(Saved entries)
· · ·

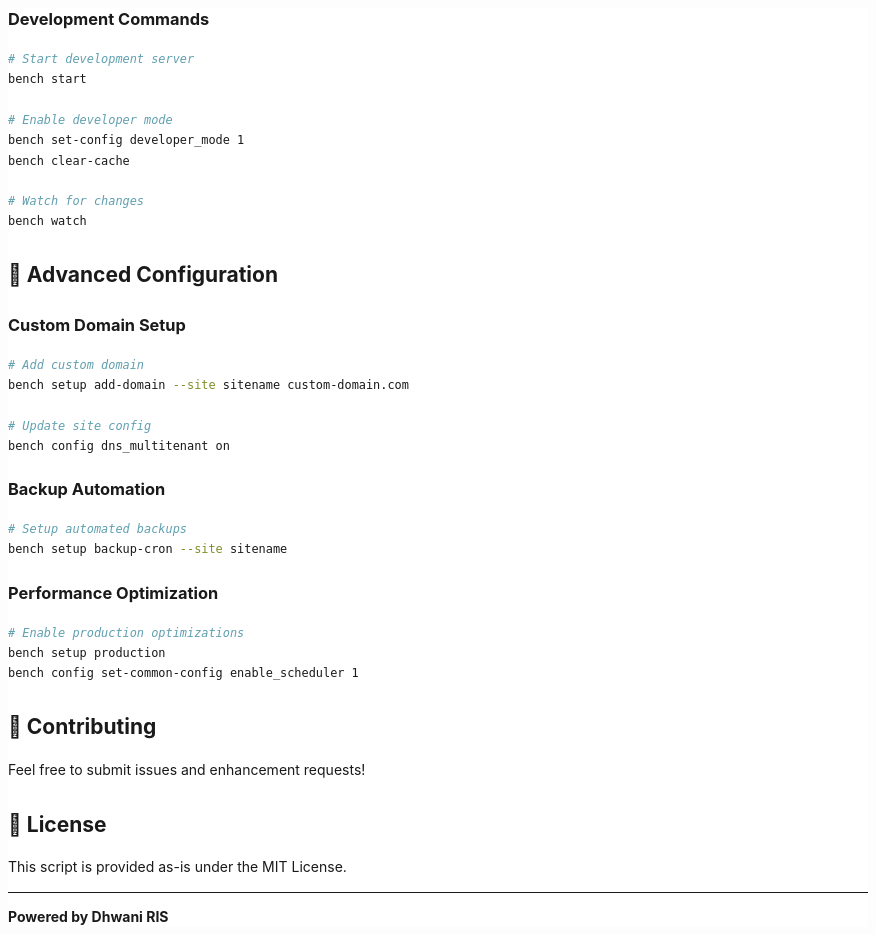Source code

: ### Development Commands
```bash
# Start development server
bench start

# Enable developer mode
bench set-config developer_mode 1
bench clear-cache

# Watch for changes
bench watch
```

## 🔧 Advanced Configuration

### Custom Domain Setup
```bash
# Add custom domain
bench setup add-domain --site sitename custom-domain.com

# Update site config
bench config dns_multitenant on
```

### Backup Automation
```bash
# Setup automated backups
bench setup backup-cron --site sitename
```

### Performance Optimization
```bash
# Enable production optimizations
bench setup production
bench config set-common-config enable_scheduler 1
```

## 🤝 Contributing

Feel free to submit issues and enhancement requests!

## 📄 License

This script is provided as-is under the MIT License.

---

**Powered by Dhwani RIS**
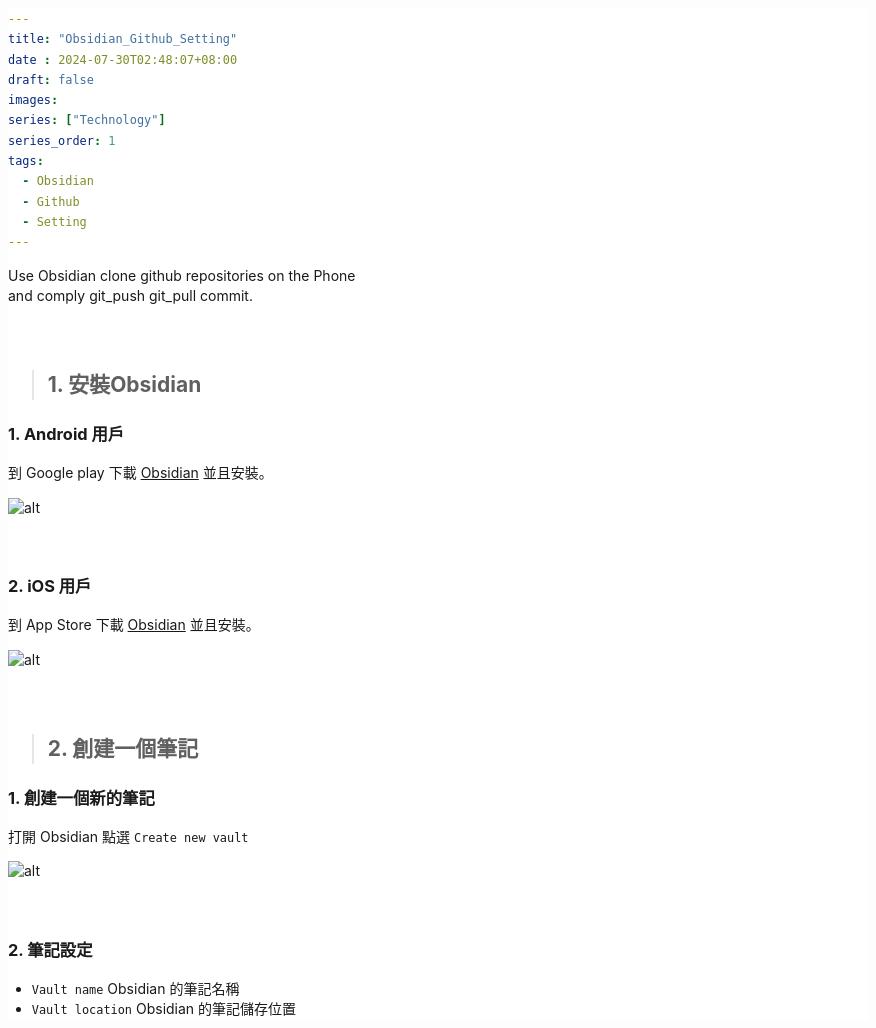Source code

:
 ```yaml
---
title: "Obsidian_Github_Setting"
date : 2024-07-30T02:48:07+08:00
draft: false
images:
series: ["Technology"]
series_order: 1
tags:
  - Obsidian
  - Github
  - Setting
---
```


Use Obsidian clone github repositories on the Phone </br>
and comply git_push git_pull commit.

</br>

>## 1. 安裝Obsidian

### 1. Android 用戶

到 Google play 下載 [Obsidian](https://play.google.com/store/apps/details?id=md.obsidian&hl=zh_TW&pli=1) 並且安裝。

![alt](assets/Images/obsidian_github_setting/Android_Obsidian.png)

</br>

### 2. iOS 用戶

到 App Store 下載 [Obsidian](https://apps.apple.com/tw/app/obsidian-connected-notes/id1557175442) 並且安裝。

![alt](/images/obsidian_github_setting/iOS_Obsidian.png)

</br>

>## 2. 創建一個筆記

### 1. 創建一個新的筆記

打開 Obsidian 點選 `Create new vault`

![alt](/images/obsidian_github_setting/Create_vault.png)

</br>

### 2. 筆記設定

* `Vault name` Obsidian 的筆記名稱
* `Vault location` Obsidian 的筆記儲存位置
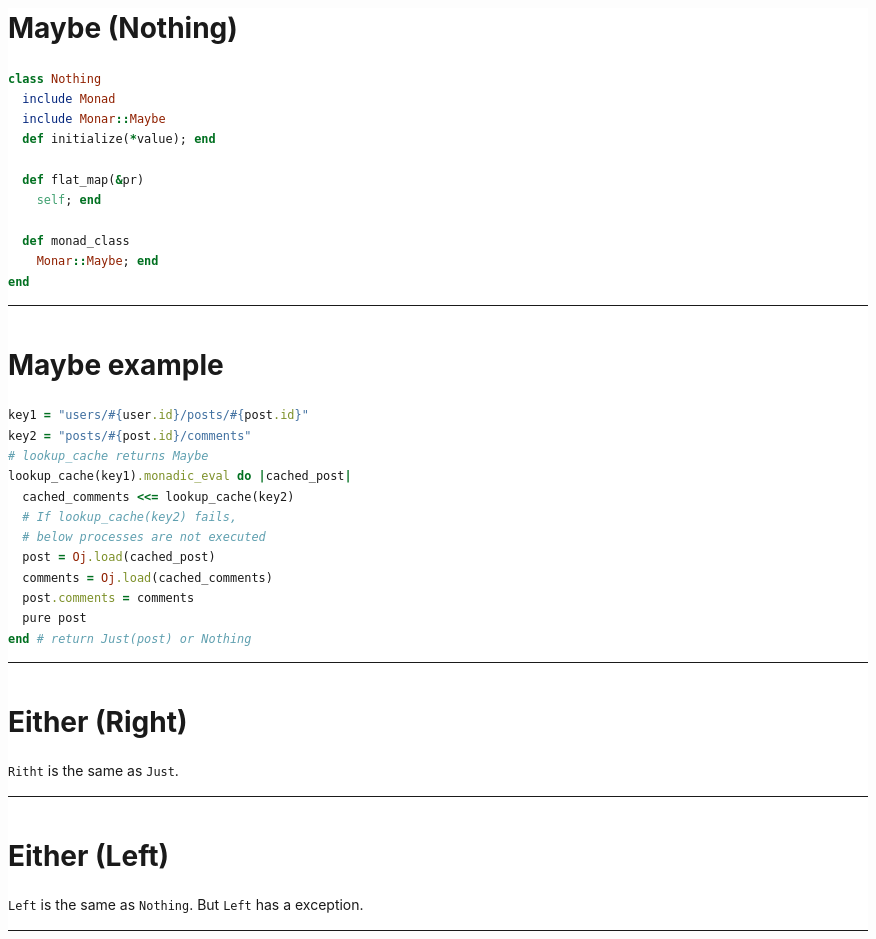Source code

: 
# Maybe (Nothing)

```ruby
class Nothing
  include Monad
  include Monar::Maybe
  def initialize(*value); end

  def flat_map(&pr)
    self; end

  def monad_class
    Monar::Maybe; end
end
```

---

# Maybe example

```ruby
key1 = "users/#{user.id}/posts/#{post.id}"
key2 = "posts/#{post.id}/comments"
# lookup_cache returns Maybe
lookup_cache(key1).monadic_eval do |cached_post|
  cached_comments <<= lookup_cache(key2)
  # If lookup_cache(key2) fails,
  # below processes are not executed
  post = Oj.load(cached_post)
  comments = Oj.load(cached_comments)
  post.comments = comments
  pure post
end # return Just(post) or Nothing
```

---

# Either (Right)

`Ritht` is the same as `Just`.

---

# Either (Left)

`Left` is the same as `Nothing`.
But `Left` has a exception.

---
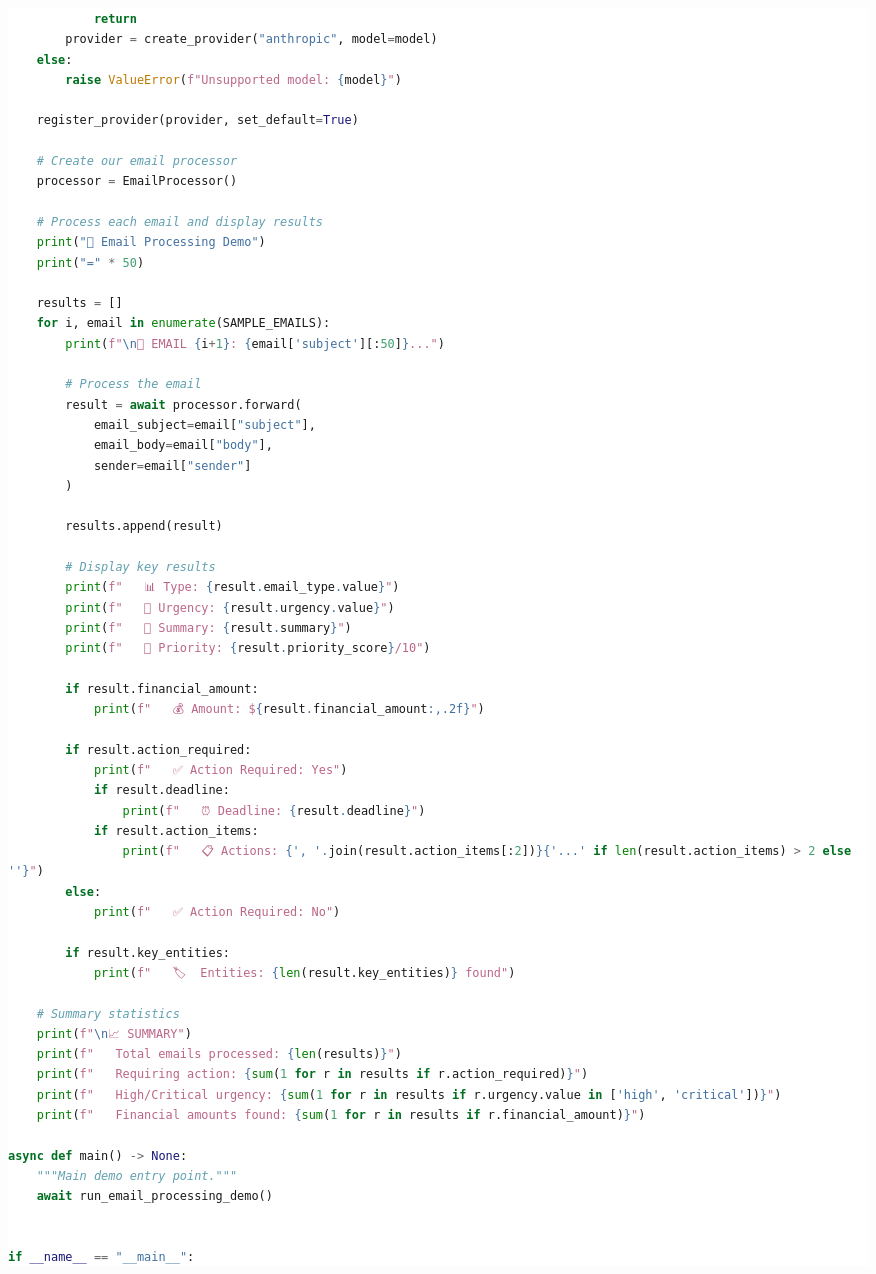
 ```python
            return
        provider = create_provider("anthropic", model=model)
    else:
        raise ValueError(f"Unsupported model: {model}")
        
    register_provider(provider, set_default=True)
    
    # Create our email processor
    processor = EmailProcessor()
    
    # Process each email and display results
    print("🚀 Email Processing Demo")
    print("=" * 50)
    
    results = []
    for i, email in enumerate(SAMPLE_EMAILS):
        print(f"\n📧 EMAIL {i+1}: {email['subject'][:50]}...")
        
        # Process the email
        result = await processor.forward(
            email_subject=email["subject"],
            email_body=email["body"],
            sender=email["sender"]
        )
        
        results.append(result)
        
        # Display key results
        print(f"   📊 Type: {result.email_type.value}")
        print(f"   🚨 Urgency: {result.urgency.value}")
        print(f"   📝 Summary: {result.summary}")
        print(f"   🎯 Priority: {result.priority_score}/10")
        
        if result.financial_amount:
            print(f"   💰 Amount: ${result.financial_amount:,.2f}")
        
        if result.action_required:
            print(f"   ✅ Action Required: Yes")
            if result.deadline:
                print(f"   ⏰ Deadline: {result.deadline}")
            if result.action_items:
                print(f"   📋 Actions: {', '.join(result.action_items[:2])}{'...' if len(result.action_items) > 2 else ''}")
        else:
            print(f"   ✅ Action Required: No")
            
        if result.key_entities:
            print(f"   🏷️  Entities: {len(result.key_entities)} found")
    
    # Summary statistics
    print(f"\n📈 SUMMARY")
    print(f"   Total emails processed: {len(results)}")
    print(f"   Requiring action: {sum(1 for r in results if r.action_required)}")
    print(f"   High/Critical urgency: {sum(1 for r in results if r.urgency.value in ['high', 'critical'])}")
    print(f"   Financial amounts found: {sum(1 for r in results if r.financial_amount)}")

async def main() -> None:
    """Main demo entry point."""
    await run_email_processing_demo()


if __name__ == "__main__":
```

· · ·

§ Exercise objective: In the entries above, find every line with the word "site" and list it.

§ Task output:
bench setup add-domain --site sitename custom-domain.com
# Update site config
bench setup backup-cron --site sitename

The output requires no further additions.